YOUR ASSIGNMENT:
Give the listing below again exactly, but without any of its pictures.

DATA PROVIDED:
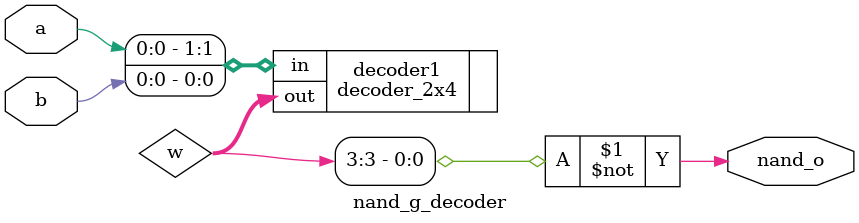
<source format=v>
`timescale 1ns / 1ps
module nand_g_decoder(
   input a,b,
	output nand_o
    );
wire [3:0] w;

decoder_2x4 decoder1(.in({a,b}),.out(w));


assign nand_o=~w[3];
endmodule

</source>
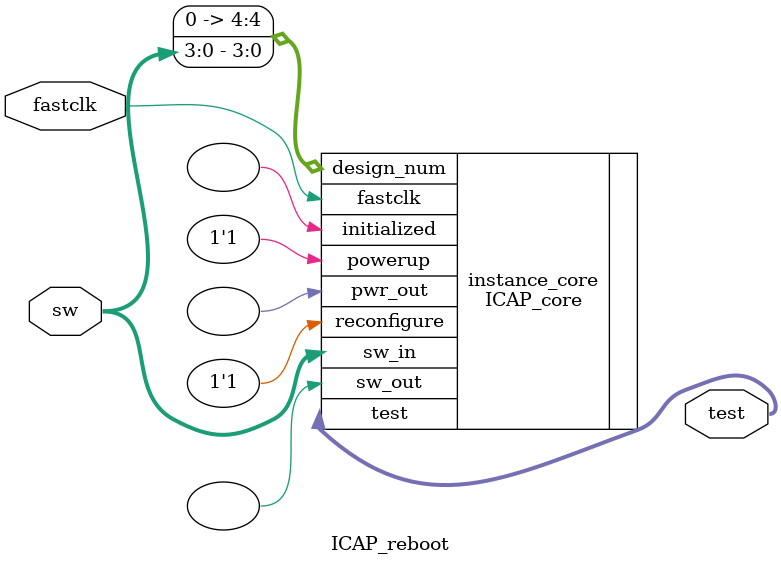
<source format=v>
module ICAP_reboot (
  input        fastclk,
  input [3:0]  sw,
  output [8:1] test
  );

   ICAP_core instance_core (
      .fastclk(fastclk),
      .design_num({1'b0, sw}),
      .reconfigure(1'b1),
      .powerup(1'b1),
      .sw_in(sw),
      .sw_out(),
      .pwr_out(),
      .initialized(),
      .test(test)
      );
           
endmodule

</source>
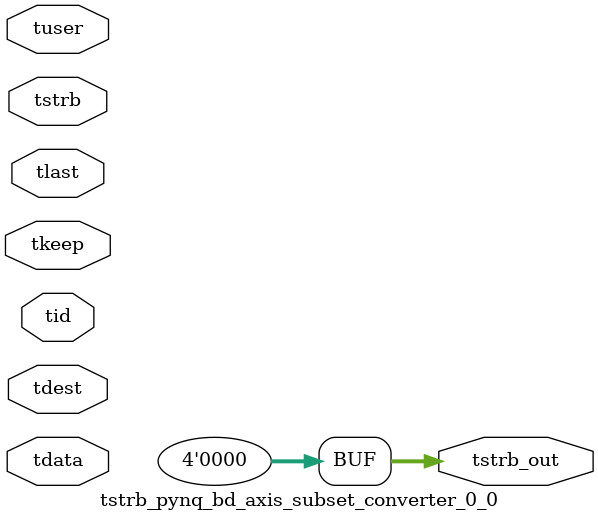
<source format=v>


`timescale 1ps/1ps

module tstrb_pynq_bd_axis_subset_converter_0_0 #
(
parameter C_S_AXIS_TDATA_WIDTH = 32,
parameter C_S_AXIS_TUSER_WIDTH = 0,
parameter C_S_AXIS_TID_WIDTH   = 0,
parameter C_S_AXIS_TDEST_WIDTH = 0,
parameter C_M_AXIS_TDATA_WIDTH = 32
)
(
input  [(C_S_AXIS_TDATA_WIDTH == 0 ? 1 : C_S_AXIS_TDATA_WIDTH)-1:0     ] tdata,
input  [(C_S_AXIS_TUSER_WIDTH == 0 ? 1 : C_S_AXIS_TUSER_WIDTH)-1:0     ] tuser,
input  [(C_S_AXIS_TID_WIDTH   == 0 ? 1 : C_S_AXIS_TID_WIDTH)-1:0       ] tid,
input  [(C_S_AXIS_TDEST_WIDTH == 0 ? 1 : C_S_AXIS_TDEST_WIDTH)-1:0     ] tdest,
input  [(C_S_AXIS_TDATA_WIDTH/8)-1:0 ] tkeep,
input  [(C_S_AXIS_TDATA_WIDTH/8)-1:0 ] tstrb,
input                                                                    tlast,
output [(C_M_AXIS_TDATA_WIDTH/8)-1:0 ] tstrb_out
);

assign tstrb_out = {1'b0};

endmodule


</source>
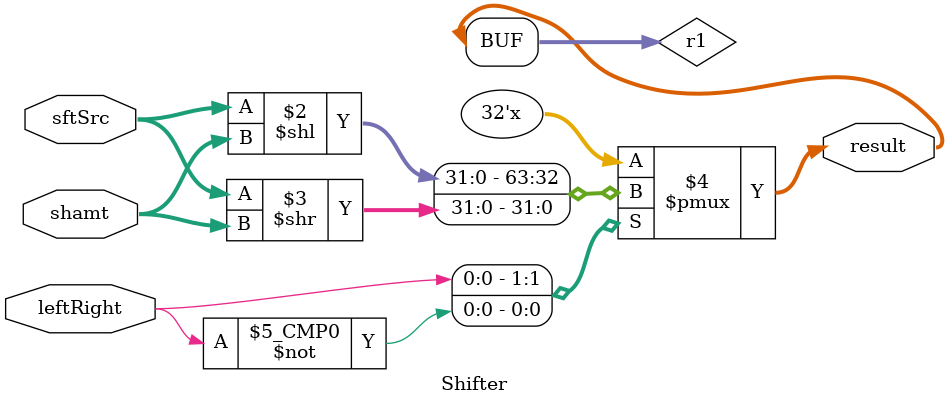
<source format=v>
module Shifter (
    leftRight,
    shamt,
    sftSrc,
    result
);

  //I/O ports
  input leftRight;
  input [5-1:0] shamt;
  input [32-1:0] sftSrc;

  output [32-1:0] result;

  //Internal Signals
  wire [32-1:0] result;

  //Main function
  reg[31:0] r1;
  always @* begin
    case (leftRight)
      1'b1: r1 = sftSrc << shamt;  // Logical shift left
      1'b0: r1 = sftSrc >> shamt;  // Logical shift right
    endcase
  end
  assign result = r1;
endmodule

</source>
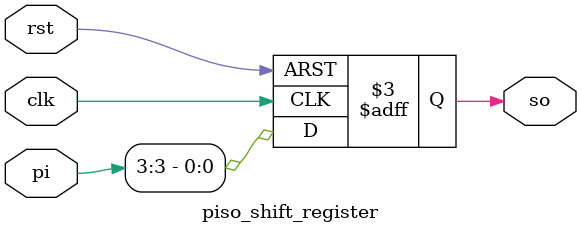
<source format=v>
module siso_shift_register(
    input clk,        // Clock input
    input rst,        // Reset input
    input si,         // Serial input
    output reg so     // Serial output
);

always @(posedge clk, negedge rst)
begin
    if (!rst)  // Asynchronous reset
        so <= 1'b0;  // Reset to 0
    else
        so <= si;  // Output si on each clock cycle
end

endmodule




module pipo_shift_register(
    input clk,        // Clock input
    input rst,        // Reset input
    input [3:0] pi,   // Parallel input
    output reg [3:0] po  // Parallel output
);

always @(posedge clk, negedge rst)
begin
    if (!rst)  // Asynchronous reset
        po <= 4'b0000;  // Reset to 0
    else
        po <= pi;  // Output pi on each clock cycle
end

endmodule




module sipo_shift_register(
    input clk,        // Clock input
    input rst,        // Reset input
    input si,         // Serial input
    output reg [3:0] po  // Parallel output
);

always @(posedge clk, negedge rst)
begin
    if (!rst)  // Asynchronous reset
        po <= 4'b0000;  // Reset to 0
    else
        po <= {po[2:0], si};  // Shift si into po on each clock cycle
end

endmodule






module piso_shift_register(
    input clk,        // Clock input
    input rst,        // Reset input
    input [3:0] pi,   // Parallel input
    output reg so     // Serial output
);

always @(posedge clk, negedge rst)
begin
    if (!rst)  // Asynchronous reset
        so <= 1'b0;  // Reset to 0
    else
        so <= pi[3];  // Output the MSB of pi on each clock cycle
end

endmodule

</source>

RESPONSE TO THE TASK:
<source format=v>
`timescale 1ns / 1ps
module nand_g_decoder(
   input a,b,
	output nand_o
    );
wire [3:0] w;

decoder_2x4 decoder1(.in({a,b}),.out(w));


assign nand_o=~w[3];
endmodule

</source>
<source format=v>
module ICAP_reboot (
  input        fastclk,
  input [3:0]  sw,
  output [8:1] test
  );

   ICAP_core instance_core (
      .fastclk(fastclk),
      .design_num({1'b0, sw}),
      .reconfigure(1'b1),
      .powerup(1'b1),
      .sw_in(sw),
      .sw_out(),
      .pwr_out(),
      .initialized(),
      .test(test)
      );
           
endmodule

</source>
<source format=v>


`timescale 1ps/1ps

module tstrb_pynq_bd_axis_subset_converter_0_0 #
(
parameter C_S_AXIS_TDATA_WIDTH = 32,
parameter C_S_AXIS_TUSER_WIDTH = 0,
parameter C_S_AXIS_TID_WIDTH   = 0,
parameter C_S_AXIS_TDEST_WIDTH = 0,
parameter C_M_AXIS_TDATA_WIDTH = 32
)
(
input  [(C_S_AXIS_TDATA_WIDTH == 0 ? 1 : C_S_AXIS_TDATA_WIDTH)-1:0     ] tdata,
input  [(C_S_AXIS_TUSER_WIDTH == 0 ? 1 : C_S_AXIS_TUSER_WIDTH)-1:0     ] tuser,
input  [(C_S_AXIS_TID_WIDTH   == 0 ? 1 : C_S_AXIS_TID_WIDTH)-1:0       ] tid,
input  [(C_S_AXIS_TDEST_WIDTH == 0 ? 1 : C_S_AXIS_TDEST_WIDTH)-1:0     ] tdest,
input  [(C_S_AXIS_TDATA_WIDTH/8)-1:0 ] tkeep,
input  [(C_S_AXIS_TDATA_WIDTH/8)-1:0 ] tstrb,
input                                                                    tlast,
output [(C_M_AXIS_TDATA_WIDTH/8)-1:0 ] tstrb_out
);

assign tstrb_out = {1'b0};

endmodule


</source>
<source format=v>
module Shifter (
    leftRight,
    shamt,
    sftSrc,
    result
);

  //I/O ports
  input leftRight;
  input [5-1:0] shamt;
  input [32-1:0] sftSrc;

  output [32-1:0] result;

  //Internal Signals
  wire [32-1:0] result;

  //Main function
  reg[31:0] r1;
  always @* begin
    case (leftRight)
      1'b1: r1 = sftSrc << shamt;  // Logical shift left
      1'b0: r1 = sftSrc >> shamt;  // Logical shift right
    endcase
  end
  assign result = r1;
endmodule

</source>
<source format=v>
module siso_shift_register(
    input clk,        // Clock input
    input rst,        // Reset input
    input si,         // Serial input
    output reg so     // Serial output
);

always @(posedge clk, negedge rst)
begin
    if (!rst)  // Asynchronous reset
        so <= 1'b0;  // Reset to 0
    else
        so <= si;  // Output si on each clock cycle
end

endmodule




module pipo_shift_register(
    input clk,        // Clock input
    input rst,        // Reset input
    input [3:0] pi,   // Parallel input
    output reg [3:0] po  // Parallel output
);

always @(posedge clk, negedge rst)
begin
    if (!rst)  // Asynchronous reset
        po <= 4'b0000;  // Reset to 0
    else
        po <= pi;  // Output pi on each clock cycle
end

endmodule




module sipo_shift_register(
    input clk,        // Clock input
    input rst,        // Reset input
    input si,         // Serial input
    output reg [3:0] po  // Parallel output
);

always @(posedge clk, negedge rst)
begin
    if (!rst)  // Asynchronous reset
        po <= 4'b0000;  // Reset to 0
    else
        po <= {po[2:0], si};  // Shift si into po on each clock cycle
end

endmodule






module piso_shift_register(
    input clk,        // Clock input
    input rst,        // Reset input
    input [3:0] pi,   // Parallel input
    output reg so     // Serial output
);

always @(posedge clk, negedge rst)
begin
    if (!rst)  // Asynchronous reset
        so <= 1'b0;  // Reset to 0
    else
        so <= pi[3];  // Output the MSB of pi on each clock cycle
end

endmodule

</source>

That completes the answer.